I bought three Costco pumpkin pies yesterday, for a small gathering to which I've been invited.
I'm only taking one. A second is 3/4s gone and hopefully the third will see me through til Friday, Saturday and Sunday mornings, because it turns out that a slice (i.e., 1/4 of the pie), lathered with whipped cream is ever so delightful with 'and-they-sat-on-the-fence-during-the-war-in-heaven-kind-of-people' coffee.
I am ever so thankful to the pachinko machine that symbolizes life on earth for my streak of more-good-fortune-that-bad-fortune; there's nothing fair about it and it has nothing to do with me personal beliefs or behavior. It just is what it is...
In the sociopathic words of the immortal (and immoral) bardstard:
"Life is rolling a a five digit prime number of dice every second of your life, with numbers above the mid-point being good for you numbers below the min-point meaning something bad is going to happen. Very few people roll all snake-eyes and very few people roll all sixes... Yep, life is a gamble."
And yes, people are always coming up with ways they assure others will load the dice in their favor. Religion is one of the most popular frauds designed to benefit the croupiers.
Yes. It is not. It's not even an integer, so it is neither prime nor composite. It is also not a rational fraction of two integers.
It's not just irrational, it is a wild and wooly version of irrational known as transcendental, which I suppose means it favors works by mid-19th-century Unitarians.
Pi is in the Euler Identity, exp(iπ) + 1 = 0. Leonhard Euler called the trigonometric functions that fall out of that transcendental. Pi and e are transcendental.
There aren't many constants named after a person. I'm glad that no constants are named after the church. It's just too much to say.
But many Native Americans say Thanksgiving Day is a reminder of the slaughter of millions of Indigenous people and the theft of their lands by outsiders. The United American Indians of New England declared Thanksgiving a National Day of Mourning 50 years ago.

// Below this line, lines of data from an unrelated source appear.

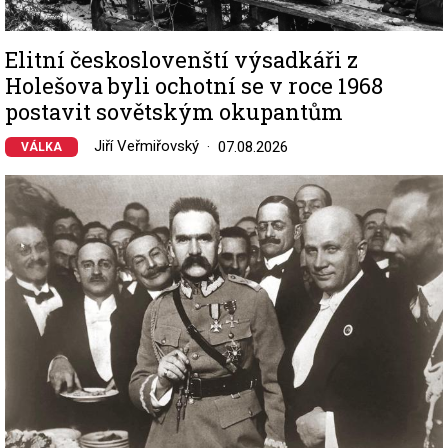
Elitní českoslovenští výsadkáři z
Holešova byli ochotní se v roce 1968
postavit sovětským okupantům
Jiří Veřmiřovský
07.08.2026
VÁLKA
Image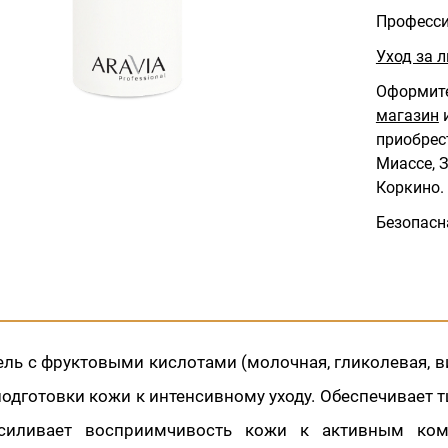
Професси
Уход за л
Оформите
магазин
и
приобрес
Миассе, З
Коркино.
Безопасн
ль с фруктовыми кислотами (молочная, гликолевая, в
одготовки кожи к интенсивному уходу. Обеспечивает 
усиливает восприимчивость кожи к активным ком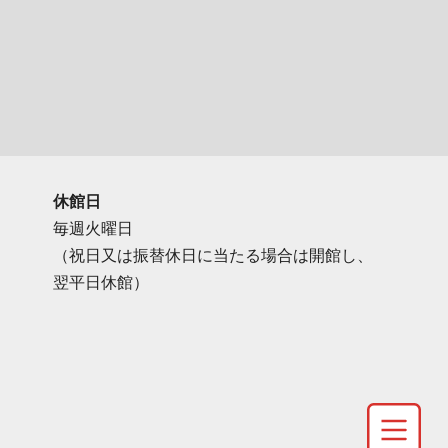
休館日
毎週火曜日
（祝日又は振替休日に当たる場合は開館し、
翌平日休館）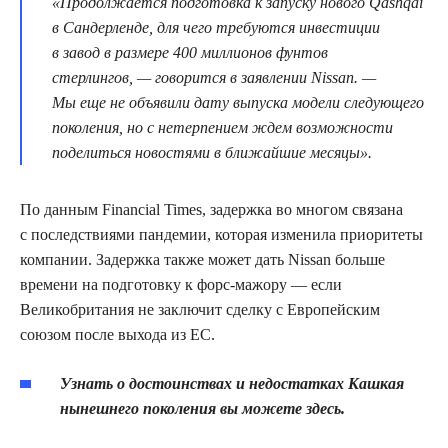
«Продолжается подготовка к запуску нового Qashqai
в Сандерленде, для чего требуются инвестиции
в завод в размере 400 миллионов фунтов
стерлингов, — говорится в заявлении Nissan. —
Мы еще не объявили дату выпуска модели следующего
поколения, но с нетерпением ждем возможности
поделиться новостями в ближайшие месяцы».
По данным Financial Times, задержка во многом связана
с последствиями пандемии, которая изменила приоритеты
компании. Задержка также может дать Nissan больше
времени на подготовку к форс-мажору — если
Великобритания не заключит сделку с Европейским
союзом после выхода из ЕС.
Узнать о достоинствах и недостатках Кашкая
нынешнего поколения вы можете здесь.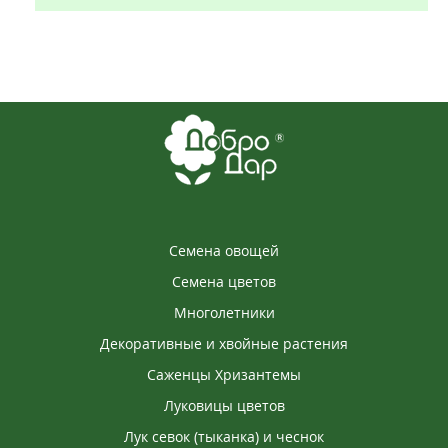
Семена овощей
Семена цветов
Многолетники
Декоративные и хвойные растения
Саженцы Хризантемы
Луковицы цветов
Лук севок (тыканка) и чеснок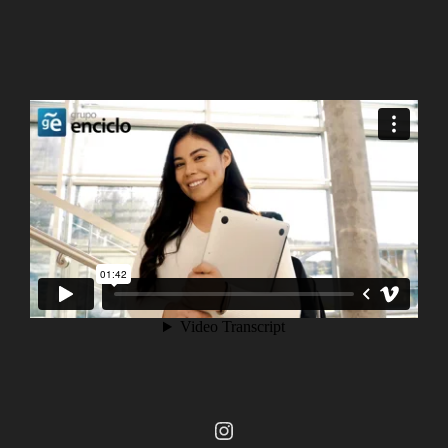
Instagram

A traditional autumn event in virtually every church when I was growing up was the annual Harvest Festival service of thanks for the successful harvest.
Back in the day, 1965. Jimmy Stewart was in movie titled Shenandoah, playing a crusty old Virginia farmer during the Civil War (he 'owned' no slaves).

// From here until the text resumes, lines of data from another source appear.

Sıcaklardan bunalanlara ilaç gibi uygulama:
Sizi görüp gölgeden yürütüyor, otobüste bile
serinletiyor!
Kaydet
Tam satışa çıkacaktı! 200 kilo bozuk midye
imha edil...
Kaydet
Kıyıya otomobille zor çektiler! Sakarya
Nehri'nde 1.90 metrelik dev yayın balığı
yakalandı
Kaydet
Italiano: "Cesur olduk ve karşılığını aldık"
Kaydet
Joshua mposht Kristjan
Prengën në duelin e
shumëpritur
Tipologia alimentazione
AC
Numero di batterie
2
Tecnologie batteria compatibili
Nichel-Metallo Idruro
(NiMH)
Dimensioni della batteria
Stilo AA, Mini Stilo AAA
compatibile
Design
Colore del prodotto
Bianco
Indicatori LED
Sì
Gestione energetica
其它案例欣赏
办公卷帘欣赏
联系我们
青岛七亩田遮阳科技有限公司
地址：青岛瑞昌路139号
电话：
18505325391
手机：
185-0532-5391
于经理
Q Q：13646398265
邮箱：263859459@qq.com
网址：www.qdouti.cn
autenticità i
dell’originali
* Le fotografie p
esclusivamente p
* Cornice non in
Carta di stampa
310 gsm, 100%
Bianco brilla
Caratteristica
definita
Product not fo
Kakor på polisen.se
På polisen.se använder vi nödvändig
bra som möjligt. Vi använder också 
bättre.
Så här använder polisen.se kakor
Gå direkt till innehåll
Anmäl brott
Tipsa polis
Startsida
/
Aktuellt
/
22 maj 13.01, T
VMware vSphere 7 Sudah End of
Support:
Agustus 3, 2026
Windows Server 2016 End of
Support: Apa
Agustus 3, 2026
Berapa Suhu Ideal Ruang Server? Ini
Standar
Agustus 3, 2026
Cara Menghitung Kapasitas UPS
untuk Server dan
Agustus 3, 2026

In an opening scene, his big family is sitting down to a harvest festival meal, and someone is giving a prayer, thanking ghawd for a nice harvest and Jimmy's character is audibly grousing during the prayer, as each item of "thankedfulness" is given, "Yeah, but I'm the one tilled the soil ... I did the weeding ... and I'm the one did the harvesting ..."
I kinda thought back then that he was making a good point.